Habakkuk 2:4

20) zijne

Te weten de ziel van den Chalde‰r, en onder zijn naam elke ongelovige. Anders: [wiens ziel] zich onttrekt, Zijne [te weten Gods] ziel is niet recht met [of tegen] hem, [te weten den afwijkende] verg.
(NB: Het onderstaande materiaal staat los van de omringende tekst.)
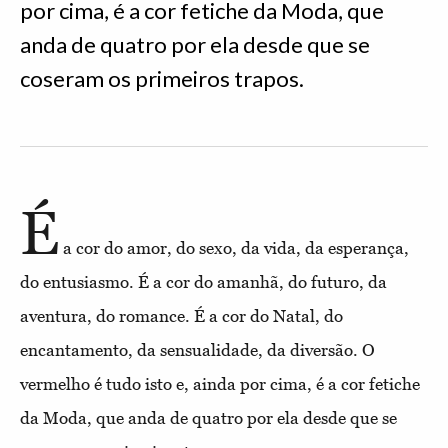
por cima, é a cor fetiche da Moda, que
anda de quatro por ela desde que se
coseram os primeiros trapos.
É
a cor do amor, do sexo, da vida, da esperança,
do entusiasmo. É a cor do amanhã, do futuro, da
aventura, do romance. É a cor do Natal, do
encantamento, da sensualidade, da diversão. O
vermelho é tudo isto e, ainda por cima, é a cor fetiche
da Moda, que anda de quatro por ela desde que se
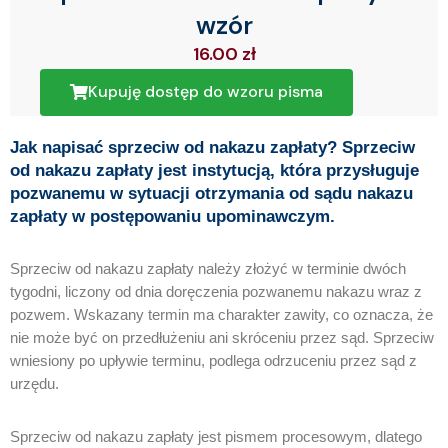
wzór
16.00
zł
Kupuję dostęp do wzoru pisma
Jak napisać sprzeciw od nakazu zapłaty? Sprzeciw
od nakazu zapłaty jest instytucją, która przysługuje
pozwanemu w sytuacji otrzymania od sądu nakazu
zapłaty w postępowaniu upominawczym.
Sprzeciw od nakazu zapłaty należy złożyć w terminie dwóch
tygodni, liczony od dnia doręczenia pozwanemu nakazu wraz z
pozwem. Wskazany termin ma charakter zawity, co oznacza, że
nie może być on przedłużeniu ani skróceniu przez sąd. Sprzeciw
wniesiony po upływie terminu, podlega odrzuceniu przez sąd z
urzędu.
Sprzeciw od nakazu zapłaty jest pismem procesowym, dlatego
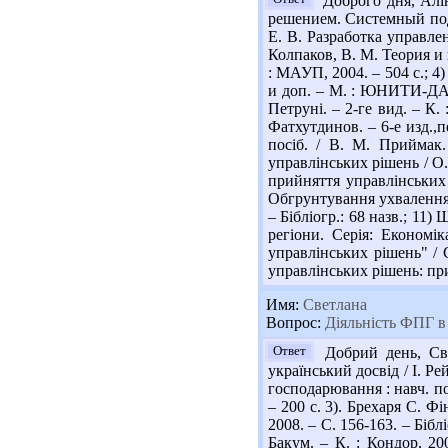
Доброго дня, Алін
решением. Системный подхо
Е. В. Разработка управлен
Колпаков, В. М. Теория и 
: МАУП, 2004. – 504 с.; 4
и доп. – М. : ЮНИТИ-ДАНА
Петруні. – 2-ге вид. – К.
Фатхутдинов. – 6-е изд.,
посіб. / В. М. Приймак.
управлінських рішень / О.
прийняття управлінських р
Обгрунтування ухвалення п
– Бібліогр.: 68 назв.; 11
регіони. Серія: Економі
управлінських рішень" / 
управлінських рішень: при
Имя:
Светлана
Вопрос:
Діяльність ФПГ в 
Ответ
Добрий день, Сві
український досвід / І. Ре
господарювання : навч. пос
– 200 с. 3). Брехаря С. Ф
2008. – С. 156-163. – Бібл
Бакум. – К. : Кондор, 20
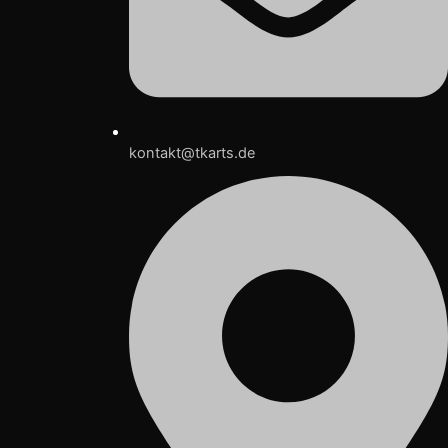
kontakt@tkarts.de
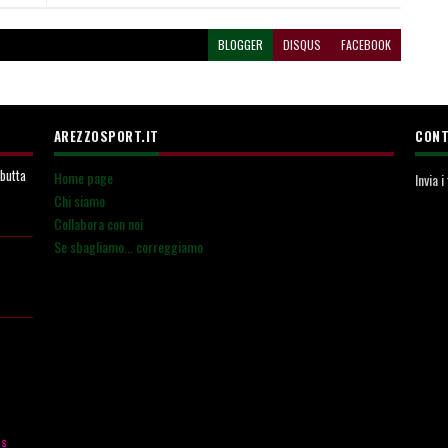
BLOGGER
DISQUS
FACEBOOK
AREZZOSPORT.IT
CONT
ebutta
Home page
Invia 
Chi siamo
Collabora con noi
Se sbagliamo... correggiamo
es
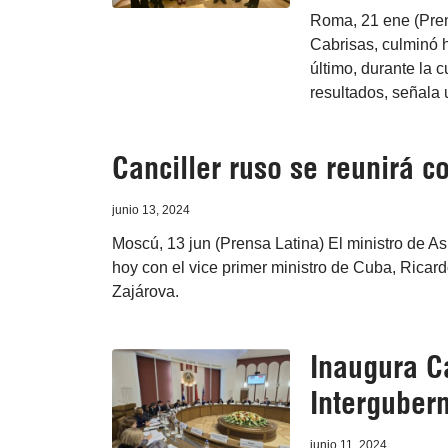
Roma, 21 ene (Pren
Cabrisas, culminó ho
último, durante la 
resultados, señala
Canciller ruso se reunirá c
junio 13, 2024
Moscú, 13 jun (Prensa Latina) El ministro de As
hoy con el vice primer ministro de Cuba, Ricard
Zajárova.
Inaugura C
Interguber
junio 11, 2024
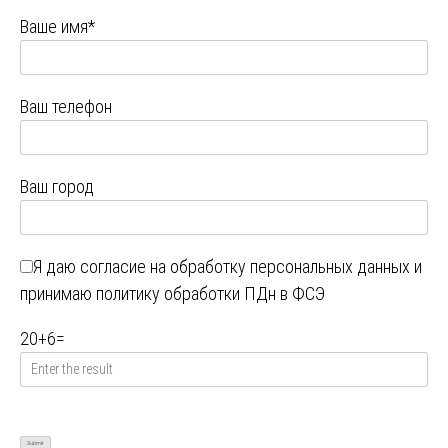
Ваше имя*
Ваш телефон
Ваш город
Я даю
согласие на обработку персональных данных
и
принимаю
политику обработки ПДн в ФСЭ
20
+
6
=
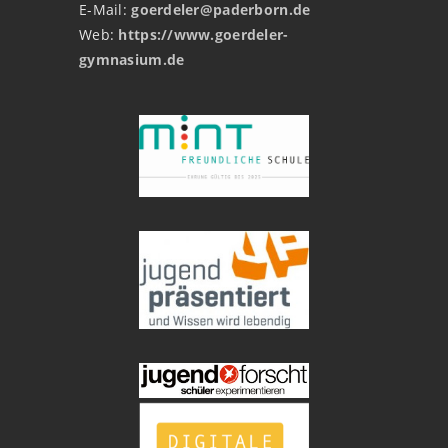
E-Mail:
goerdeler@paderborn.de
Web:
https://www.goerdeler-
gymnasium.de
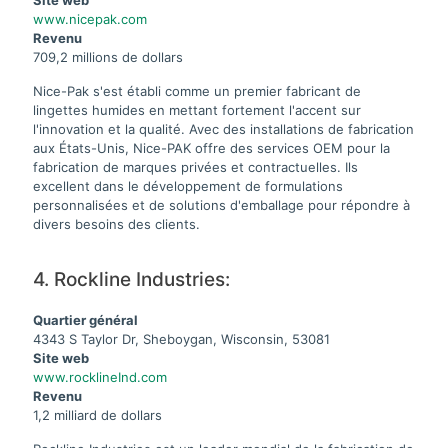
www.nicepak.com
Revenu
709,2 millions de dollars
Nice-Pak s'est établi comme un premier fabricant de
lingettes humides en mettant fortement l'accent sur
l'innovation et la qualité. Avec des installations de fabrication
aux États-Unis, Nice-PAK offre des services OEM pour la
fabrication de marques privées et contractuelles. Ils
excellent dans le développement de formulations
personnalisées et de solutions d'emballage pour répondre à
divers besoins des clients.
4. Rockline Industries:
Quartier général
4343 S Taylor Dr, Sheboygan, Wisconsin, 53081
Site web
www.rocklineInd.com
Revenu
1,2 milliard de dollars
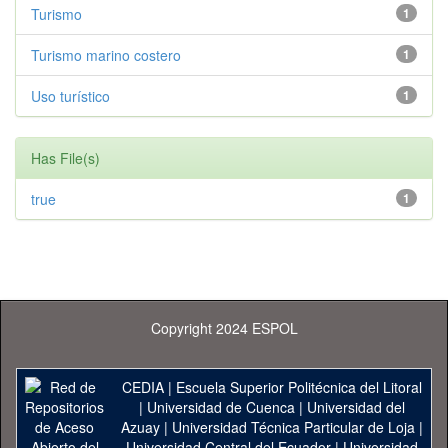
Turismo
1
Turismo marino costero
1
Uso turístico
1
Has File(s)
true
1
Copyright 2024 ESPOL
CEDIA
|
Escuela Superior Politécnica del Litoral
|
Universidad de Cuenca
|
Universidad del
Azuay
|
Universidad Técnica Particular de Loja
|
Universidad Central del Ecuador
|
Universidad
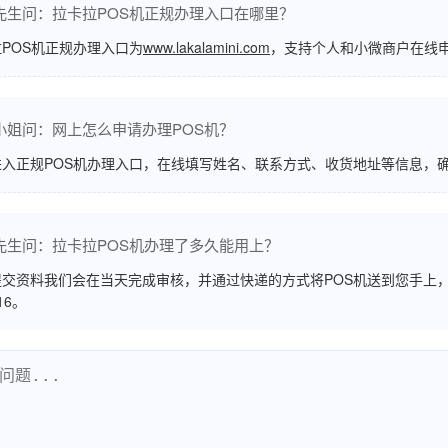
先生问：拉卡拉POS机正规办理入口在哪里？
POS机正规办理入口为
www.lakalamini.com
，支持个人和小微商户在线
小姐问：网上怎么申请办理POS机？
进入正规POS机办理入口，在线填写姓名、联系方式、收货地址等信息，
先生问：拉卡拉POS机办理了多久能用上？
交资料我们会在当天完成审核，并通过快递的方式将POS机送到您手上，
516。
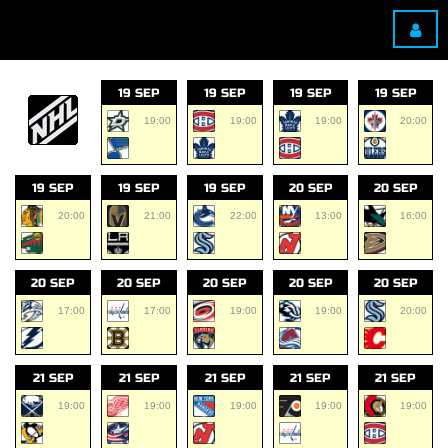
19 SEP
19 SEP
19 SEP
19 SEP
19:00
19:00
19:00
20:00
19 SEP
19 SEP
19 SEP
20 SEP
20 SEP
20:00
21:00
22:00
13:00
16:00
20 SEP
20 SEP
20 SEP
20 SEP
20 SEP
17:00
17:00
19:00
19:00
20:00
21 SEP
21 SEP
21 SEP
21 SEP
21 SEP
19:00
19:00
19:00
19:00
19:00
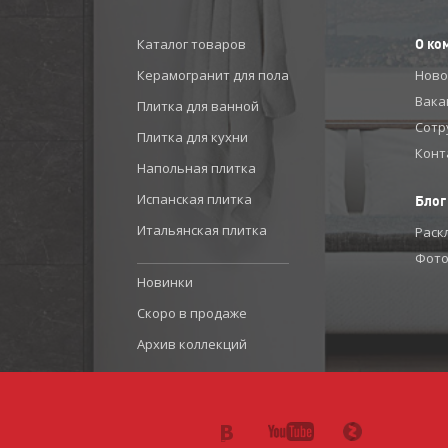
Каталог товаров
О ко
Керамогранит для пола
Ново
Вака
Плитка для ванной
Сотр
Плитка для кухни
Конт
Напольная плитка
Испанская плитка
Блог
Итальянская плитка
Раск
Фото
Новинки
Скоро в продаже
Архив коллекций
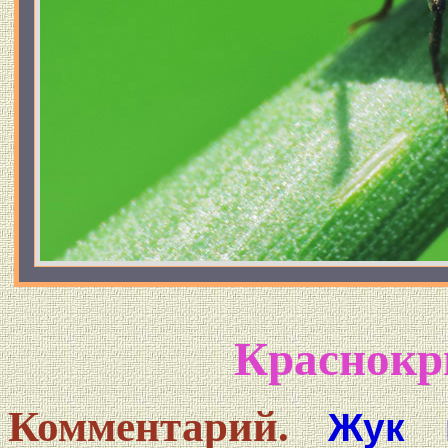
Краснок
Комментарий.
Жук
Hebr. 10:38, alwaar de apostel den zin dezer woorden verklaart.

Heb 10.38

21) ziel

Dat is, hart, gemoed.

22) verheft zich,

Anders: bobbelt op Al schijnt de goddeloze wat groots te zijn, zo is hij maar als een bobbel, die wel wat schijnt te wezen, maar inderdaad is hij niets, hij verdwijnt haast.

23) niet recht

Maar snood en verkeerd: Alzo staat er: Het aangezicht in het gericht te kennen is niet goed; Spreuk. 24:23; dat is, het is zeer kwaad.

Pr 24.23

24) de rechtvaardige

Dat is, die voor God rechtvaardig is door Jezus Christus

25) door

Of, uit zijn geloof, namelijk zover hij door het geloof zich toepast de beloften Gods, aangaande de gerechtigheid van Christus, Joh. 3:36, Rom. 1:17; Gal. 3:11; Hebr. 10:38.

Joh 3.36 Ro 1.17 Ga 3.11 Heb 10.38

26) leven.

Dat is, hij zal, verzoend zijnde met God, troost en blijdschap door den Heiligen Geest gevoelen hier in dit tijdelijke leven, en hij zal hiernamaals het eeuwige leven erven.